The allegations of the affiant special agent were that the business of APDS had been fraudulently transferred to and was “consumed” by TTC, a viable business still operating. The criminal bankruptcy law requires a business which has filed bankruptcy to maintain its records until the conclusion of the bankruptcy case. 18 U.S.C. § 152 (“Whoever after filing [for bankruptcy], conceals, destroys, mutilates, falsifies or makes a false entry in any document ... [or] withholds from ... an officer of the court ... any recorded information, including books, documents, records, and papers relating to the property or financial affairs of a debtor,” shall have committed an offense.) It is clear that Defendant was bound by law to maintain his records until his bankruptcy proceeding was concluded. The affiant could reasonably expect and presume Defendant’s compliance with the bankruptcy law. This factor, alone, defeats defendant's legal challenge of the warrant based on a “staleness” argument.

In this case, the character of the crime (bankruptcy fraud), the character of the things to be seized (corporate records required to be maintained because of the pending bankruptcy and normally maintained in any event), and the nature of the place to be searched (a business office containing the relevant corporate records), all compel the conclusion that the factual information supporting a finding of probable cause was not stale.

See State v. Louchheim, 36 N.C.App. 271, 244 S.Ed.2d 195 (1978), cert. denied, 444 U.S. 836, 100 S.Ct. 71, 62 L.Ed.2d 47, where the search was upheld even where there was a fourteen month delay between the date the factual information was given to the agents and the date of the search. Similarly, compliance with state law in the Louchheim case required the records of state advertising contracts to be maintained for several years. Moreover, the court noted in the Louchheim case that “such [business] records are usually kept for years.” Id. 244 S.E.2d at 200.

Defendant’s next basis for his attack on the search warrant affidavit is that it sim[814]*814ply does not contain sufficient reasonably trustworthy facts and circumstances to support a finding of probable cause and that said affidavit contains a material misstatement of fact.

The controlling appellate case for guidance in these search warrant matters is Illinois v. Gates, 462 U.S. 213, 103 S.Ct. 2317, 76 L.Ed.2d 527 (1983), wherein the Supreme Court rejected the rigid two-pronged approach set forth in Aguillar v. Texas, 378 U.S. 108, 84 S.Ct. 1509, 12 L.Ed.2d 723 (1964) and Spinelli v. United States, 393 U.S. 410, 89 S.Ct. 584, 21 L.Ed.2d 637 (1969).

Instead the Supreme Court outlined a more reasonable, commonsense approach to the question of determining probable cause. Although the defendant, in his brief, vainly attempts to pick apart the affidavit item-by-item, this hypertechnical analysis is precisely what was rejected by the Supreme Court in Gates.
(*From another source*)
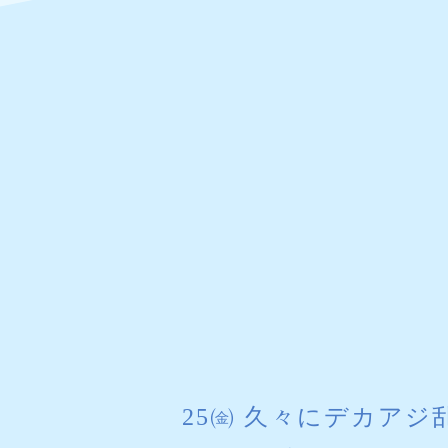
25㈮ 久々にデカアジ乱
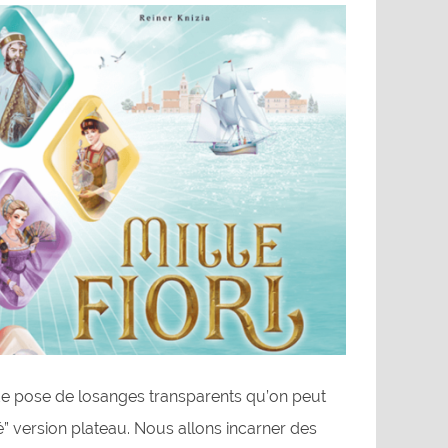
 de pose de losanges transparents qu’on peut
” version plateau. Nous allons incarner des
Gates overruled years of precedent and held that the task of the issuing Magistrate is to make a practical, commonsense decision whether, reading the affidavit as a whole, there is a fair probability that the evidence of a crime will be found in a particular place to be searched. The duty of the reviewing court is simply to ensure that the Magistrate had a substantial basis for the conclusion that probable cause existed for the issuance of the search warrant.